IPS Generator is a toolkit for generating the synthetic polarimetric stereo dataset named as IPS dataset in our paper ( DPS-Net: Deep Polarimetric Stereo Depth Estimation ).
We present IPS Generator to synthesize the polarimetric data of IPS from the accurate normal map provided by the IRS. The surface normal is decomposed as the azimuth angle and the zenith angle to calculate the AoLP image and the DoLP image dominated by the specular reflection or diffuse reflection. The dominant reflection types are determined by the segmentation results of the SeMask-Segmentation, which was SOTA during paper submission. SAM is recommended for better segmentation quality. The synthetic DoLP and AoLP maps in the IPS dataset are finally obtained after adding Gaussian noise into the polarized images.
For the python environment, please refer to SeMask-Segmentation.
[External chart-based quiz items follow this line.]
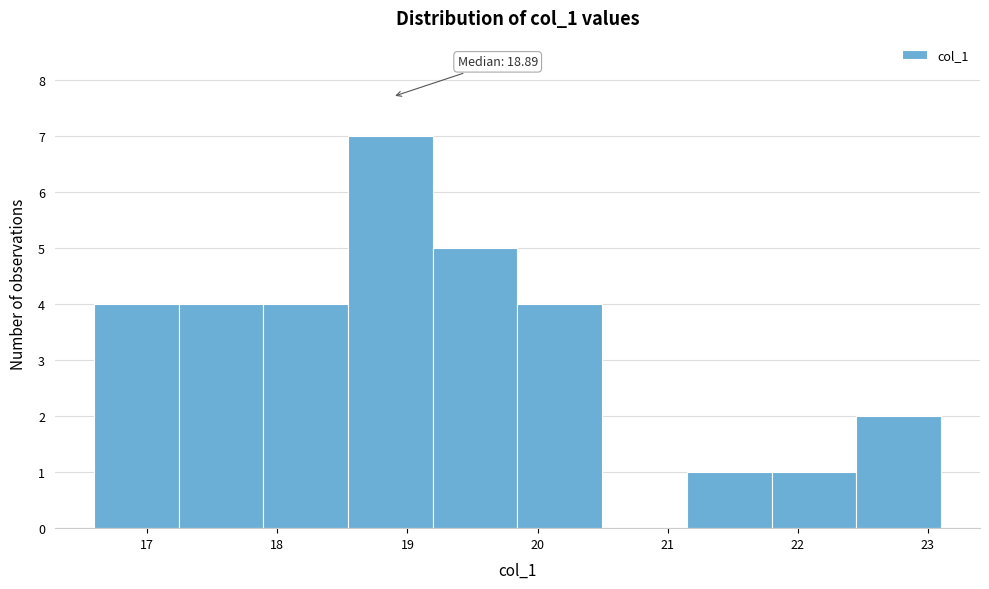

Which range on the x-axis has the tallest bar?

18.5 to 19.2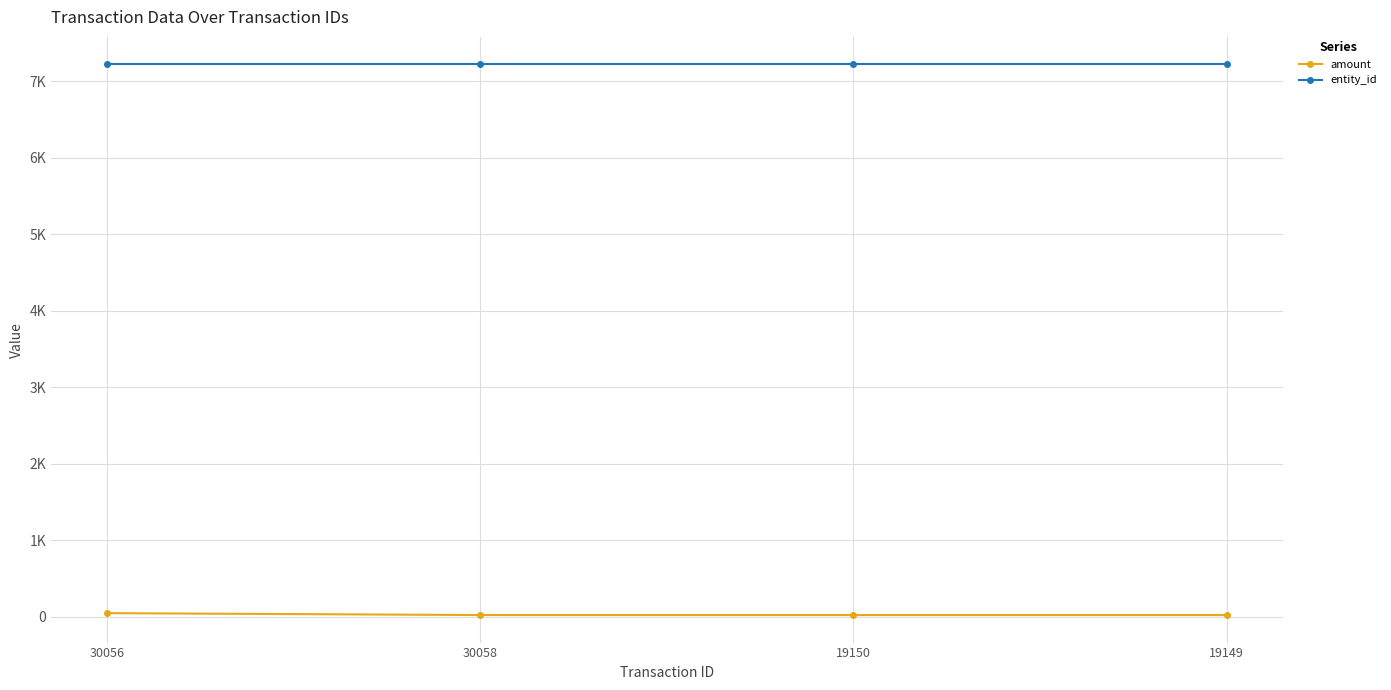

Is this an area chart (filled region under the line)?

No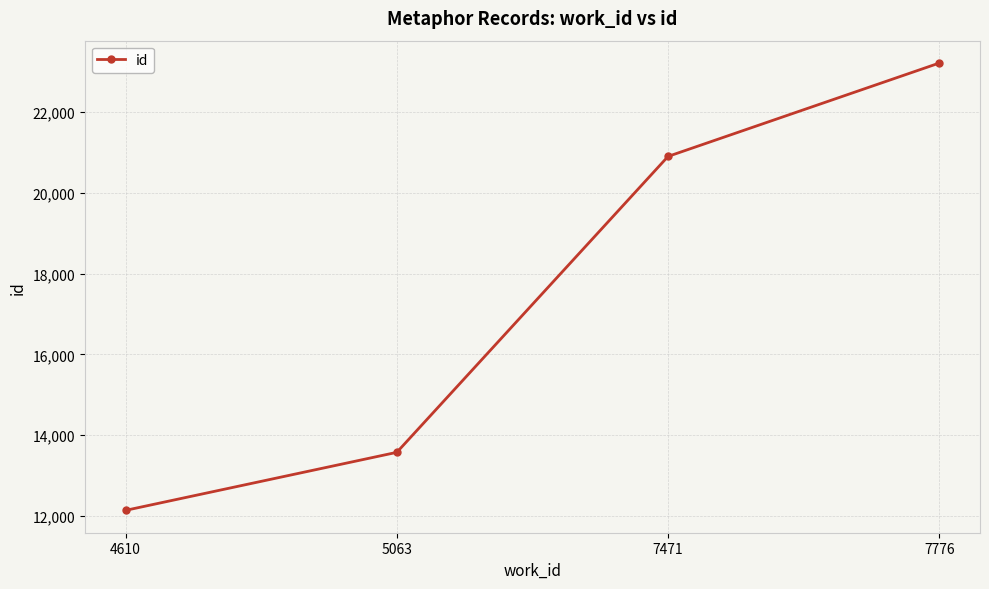

Rank the categories by value from highest to lowest.

7776, 7471, 5063, 4610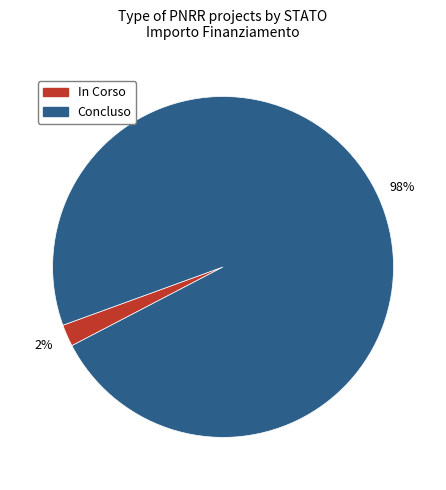

Between In Corso and Concluso, which is larger?

Concluso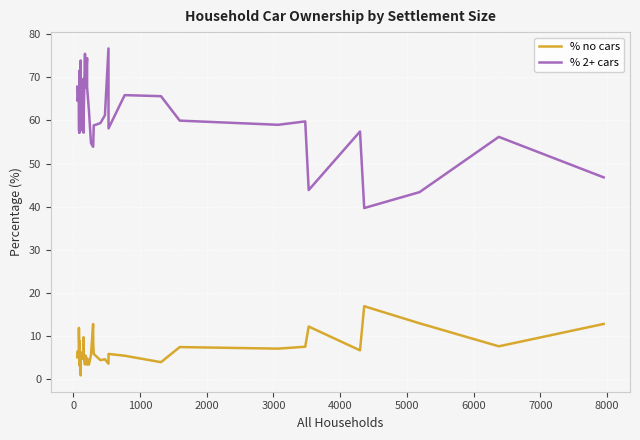

What is the difference between the second highest and minimum values in the % no cars series?

12.1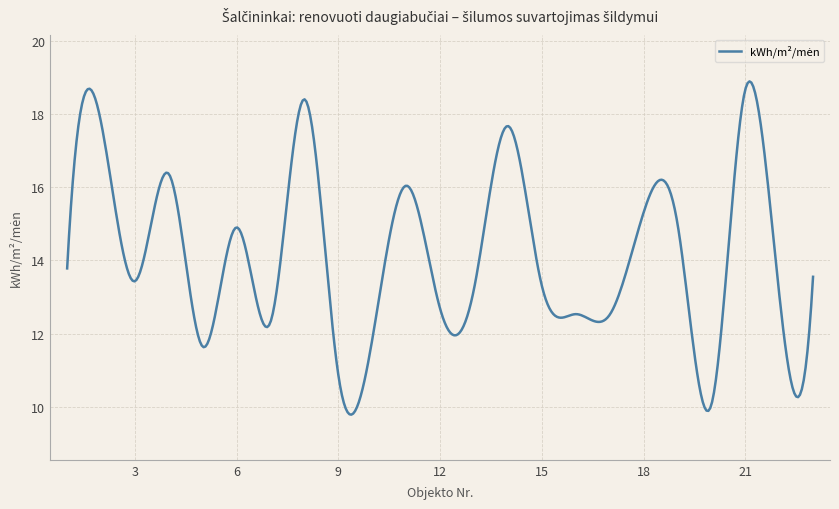

What is the difference between the maximum and minimum values?

9.1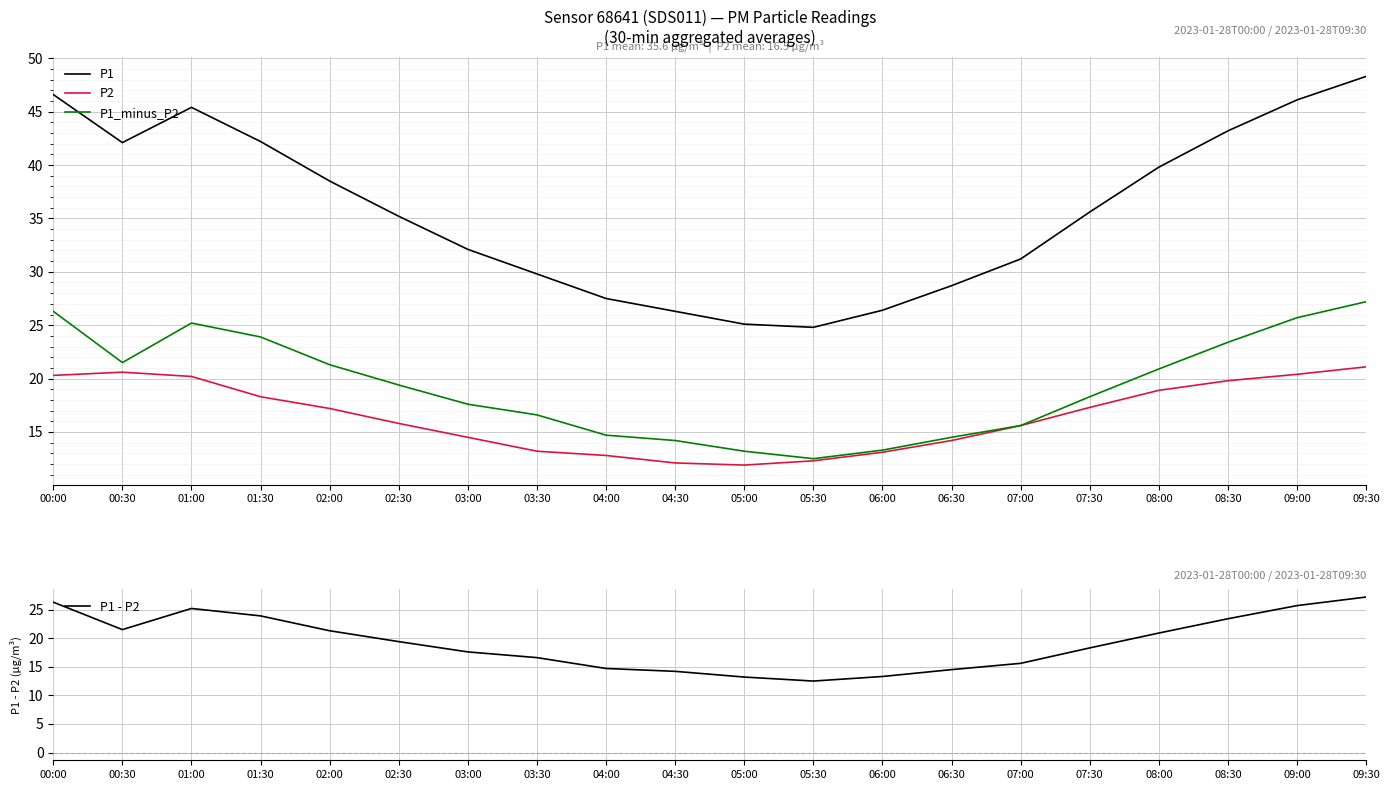

What is the difference between the maximum and minimum values in the P1_minus_P2 series?

14.7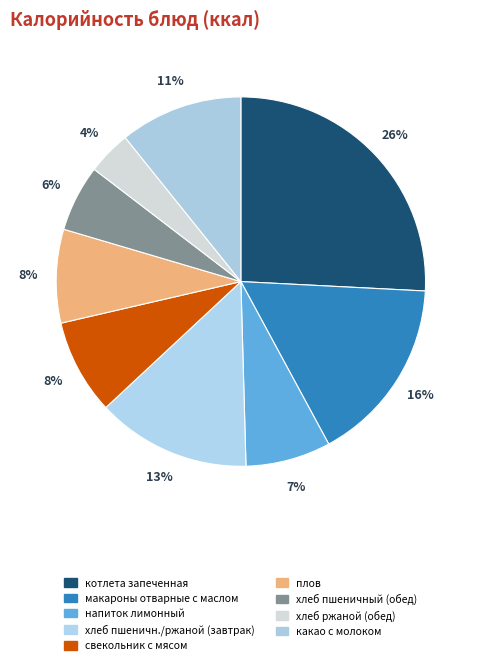

How many slices are in this pie chart?

9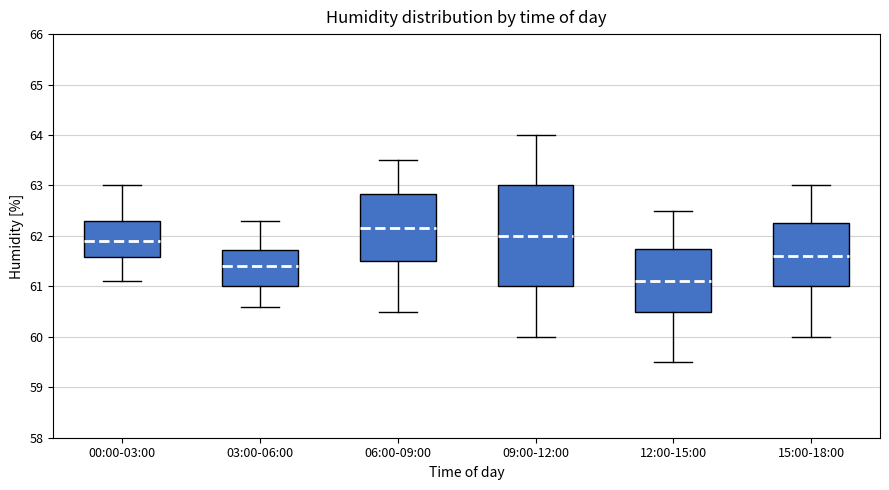

Reading left to right, read every box against the y-axis: the position of its median line, the range the box covers, and the ends of its whiskers. The values are not printed on the chart, so give them approximately, as read against the axis.

00:00-03:00: median 61.9, box 61.6 to 62.3, whiskers 61.1 to 63.0
03:00-06:00: median 61.4, box 61.0 to 61.7, whiskers 60.6 to 62.3
06:00-09:00: median 62.2, box 61.5 to 62.8, whiskers 60.5 to 63.5
09:00-12:00: median 62.0, box 61.0 to 63.0, whiskers 60.0 to 64.0
12:00-15:00: median 61.1, box 60.5 to 61.8, whiskers 59.5 to 62.5
15:00-18:00: median 61.6, box 61.0 to 62.3, whiskers 60.0 to 63.0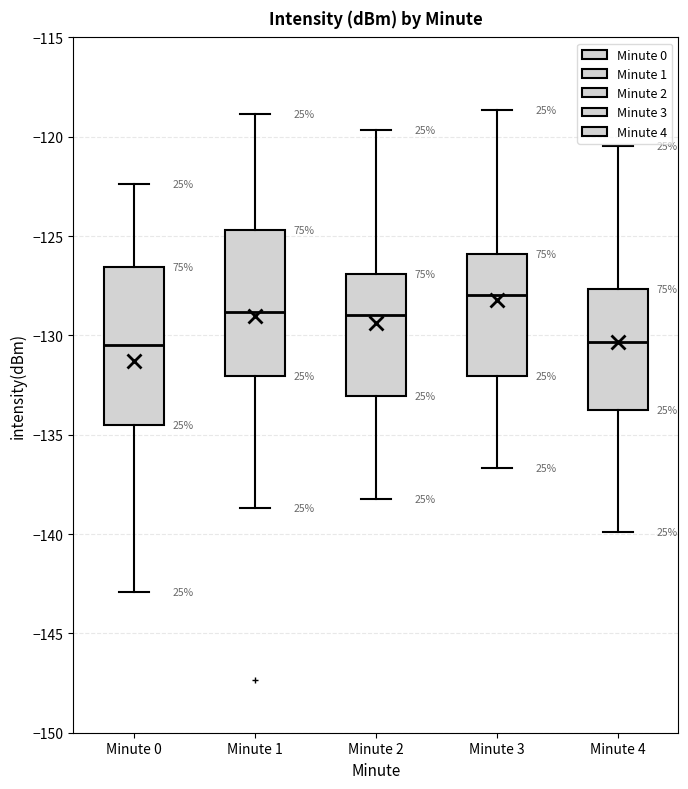

Reading left to right, transcribe this box plot: for each box, give where its median line is, the range the box spans, and where its two whiskers end, as read against the y-axis. The values are not printed on the chart, so give them approximately, as read against the axis.

Minute 0: median -130.5, box -134.5 to -126.5, whiskers -143.0 to -122.5
Minute 1: median -129.0, box -132.0 to -124.5, whiskers -138.5 to -119.0
Minute 2: median -129.0, box -133.0 to -127.0, whiskers -138.0 to -119.5
Minute 3: median -128.0, box -132.0 to -126.0, whiskers -136.5 to -118.5
Minute 4: median -130.5, box -134.0 to -127.5, whiskers -140.0 to -120.5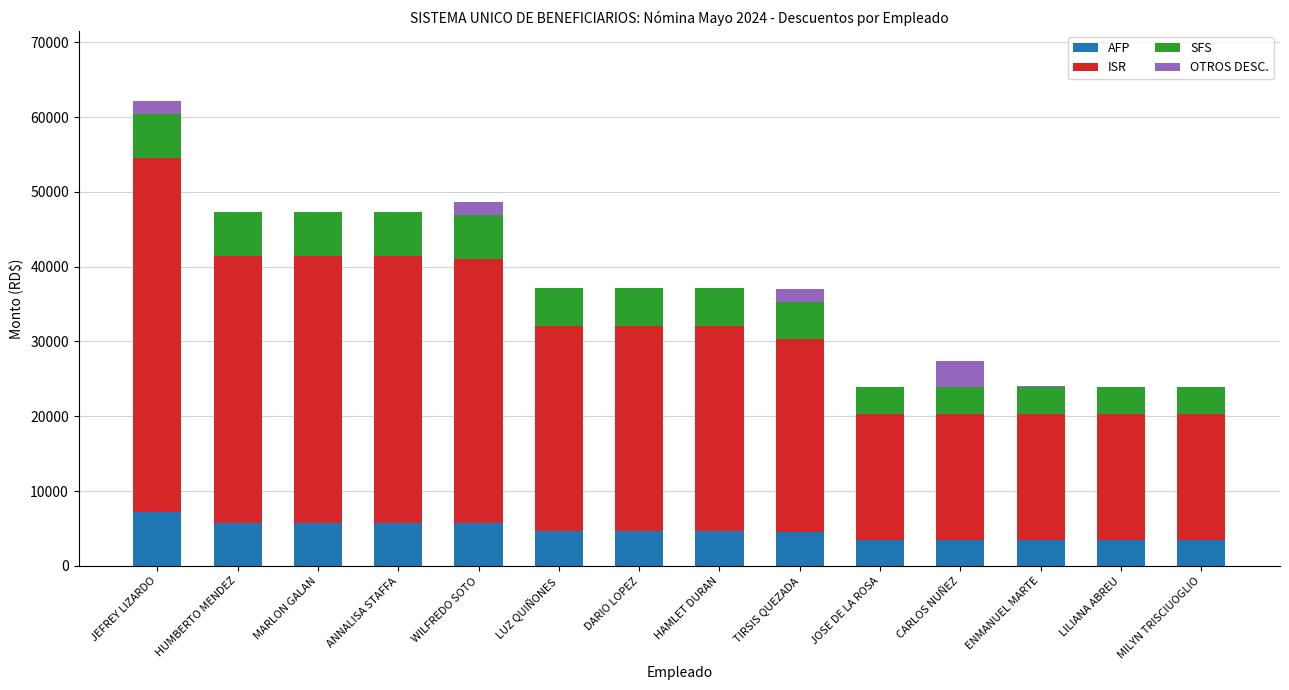

Is it true that AFP equals 7175.0 at JEFREY LIZARDO?

True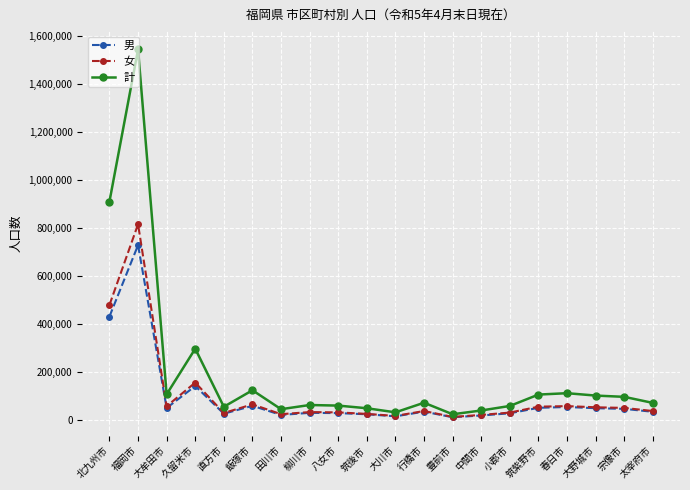

What is the label of the 17th point from the left?

春日市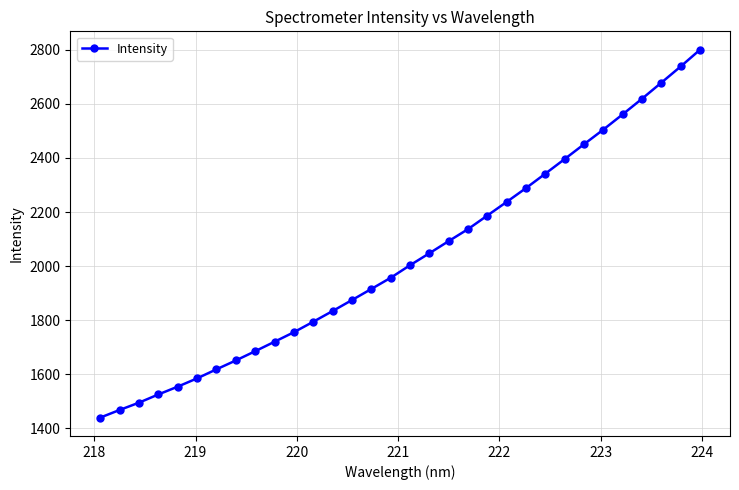

What is the difference between the second highest and second lowest values?

1271.1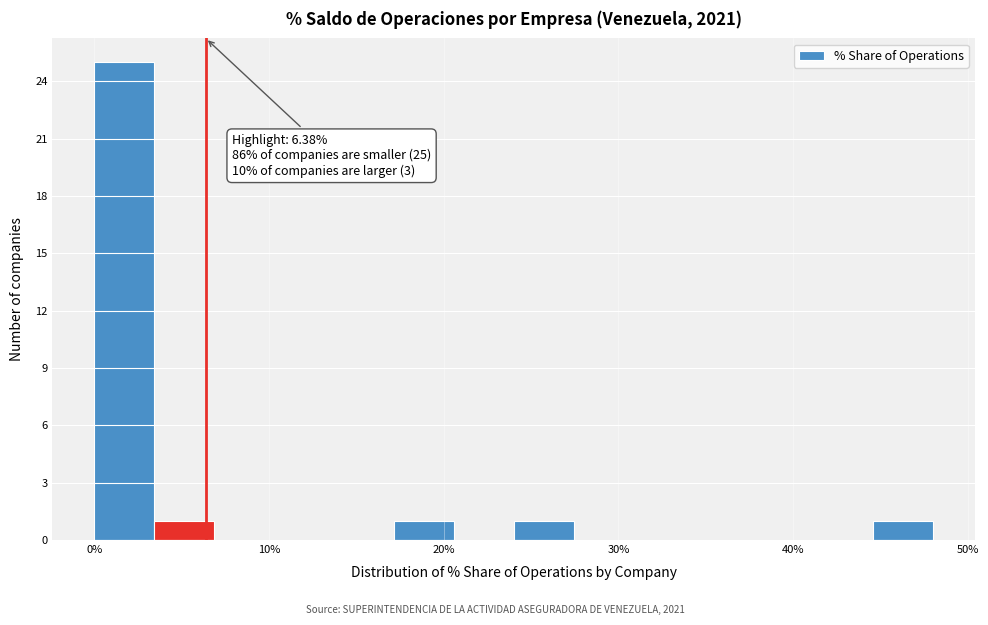

Read against the x-axis, roughly where is the centre of the tallest bar?

2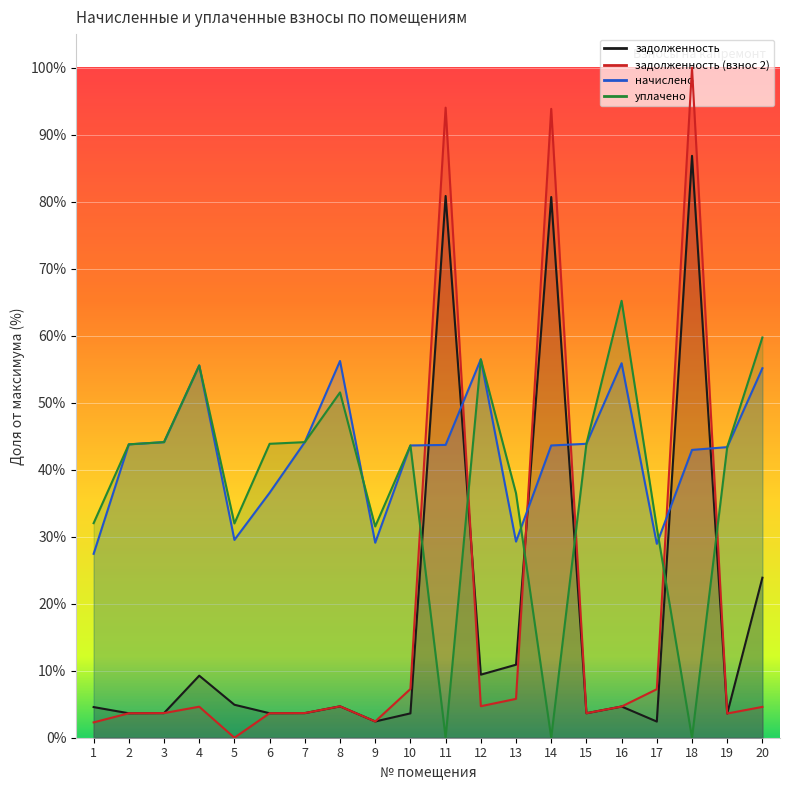

At how many categories does at least one series exceed 0?

20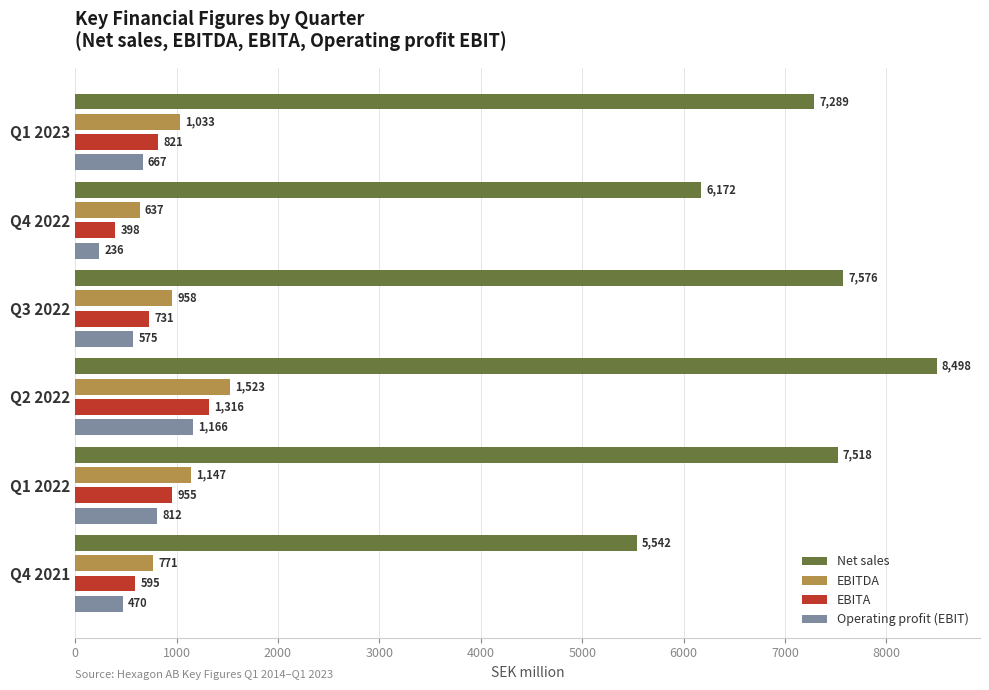

At which category is the sum across all series the highest?

Q2 2022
Then, init SeMask submodule with
git submodule --init --recursive
Next, the pre-trained model semask_large_mask2former_ade20k.pth for segmentation can be download, following SAM.
First, please install the following dependencies
- Eigen
- OpenCV
- PCL
Then, the cpp code can be compiled
mkdir build
cd build
cmake ..
make -j
First, run following python scripts to segment the RGB images for generating the dominant reflection type
python sem_seg.py
Then, synthesis DoLP and AoLP can be produced by executing the executable file.
./rebuild_by_ratio_distribution
The real polarimetric dataset is captured as well. The RPS dataset utilized in DPS-Net can be download from Google Drive.